Des auteurs moins célèbres ont repris et développé avec beaucoup de force les idées des encyclopédistes. À la veille de la Révolution, les écrits sur le divorce deviennent nombreux. En 1770, paraît « Le cri d’une honnête femme, qui réclame le divorce conformément à l’usage actuel de tous les peuples de la terre qui existent et ont existé, excepté de nous[2]. » L’auteur, qui n’a pris le masque féminin et n’a mis son ouvrage sous forme de lettres que pour mieux frapper l’opinion, constate que tous les pays protestants d’Europe et la catholique Pologne elle-même ont établi le divorce et s’en trouvent bien. Il demande que, pour le plus grand avantage de la nation, le Gouvernement français suive leur exemple. Son étude est très favorablement commentée dans le Journal encyclopédique.

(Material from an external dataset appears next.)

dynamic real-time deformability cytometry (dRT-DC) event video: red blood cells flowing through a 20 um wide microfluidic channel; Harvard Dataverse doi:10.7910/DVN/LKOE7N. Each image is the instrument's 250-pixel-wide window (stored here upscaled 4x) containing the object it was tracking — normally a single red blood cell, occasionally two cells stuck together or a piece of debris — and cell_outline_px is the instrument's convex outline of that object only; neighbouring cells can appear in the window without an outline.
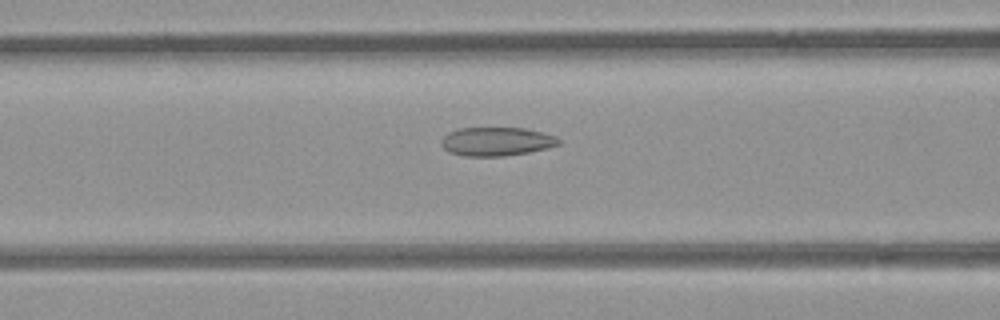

Dans une étude qui parut peu de temps après, M. de Cerfvol reprend, développe et condense tous les arguments exposés par ses devanciers, mais en insistant davantage sur la plus grande indépendance que le divorce doit accorder à la femme. Avec le mariage indissoluble, dit-il, le mari, « auquel la fortune et la personne de sa femme sont garanties par l’irrévocabilité du pacte, peut pousser l’outrage jusqu’à l’excès, pourvu qu’il évite l’éclat. La femme est exposée aux sévices d’un tyran ». Même séparée, la femme n’a pas, comme l’homme, reconquis sa liberté, puisque « si les lois divines condamnent également les dédommagements que les époux séparés peuvent se procurer, les lois humaines distinguent le sexe dans le crime… » Donc, seul le divorce peut assurer au sexe cette égale liberté que réclame la nature. D’ailleurs Cerfvol qui, malgré tout, est un défenseur du préjugé masculin, est, lorsqu’il en vient à envisager les modalités du divorce, tout à fait défavorable à la femme. C’est seulement « après cinq ans de réclusion » et à la condition de laisser la moitié des biens à son mari que celle-ci, si le divorce a été prononcé contre elle, pourrait recouvrer sa liberté. Morelly reprend, dans son Code de la Nature, la même proposition et n’autorise, lui, le divorce qu’au bout de dix ans. Enfin Cerfvol, comme Montesquieu, tient que la faculté du divorce, fortifiant la tendresse mutuelle des époux, diminuerait le nombre des ménages stériles et aurait un heureux effet sur la population.

  1. L’esprit des lois (Du divorce et de la répudiation). (Œuvres complètes, éd. Didot).
  2. Cet ouvrage n’existe pas à la Bibliothèque Nationale. Il s’en trouve un résumé dans le Journal Encyclopédique, de 1770.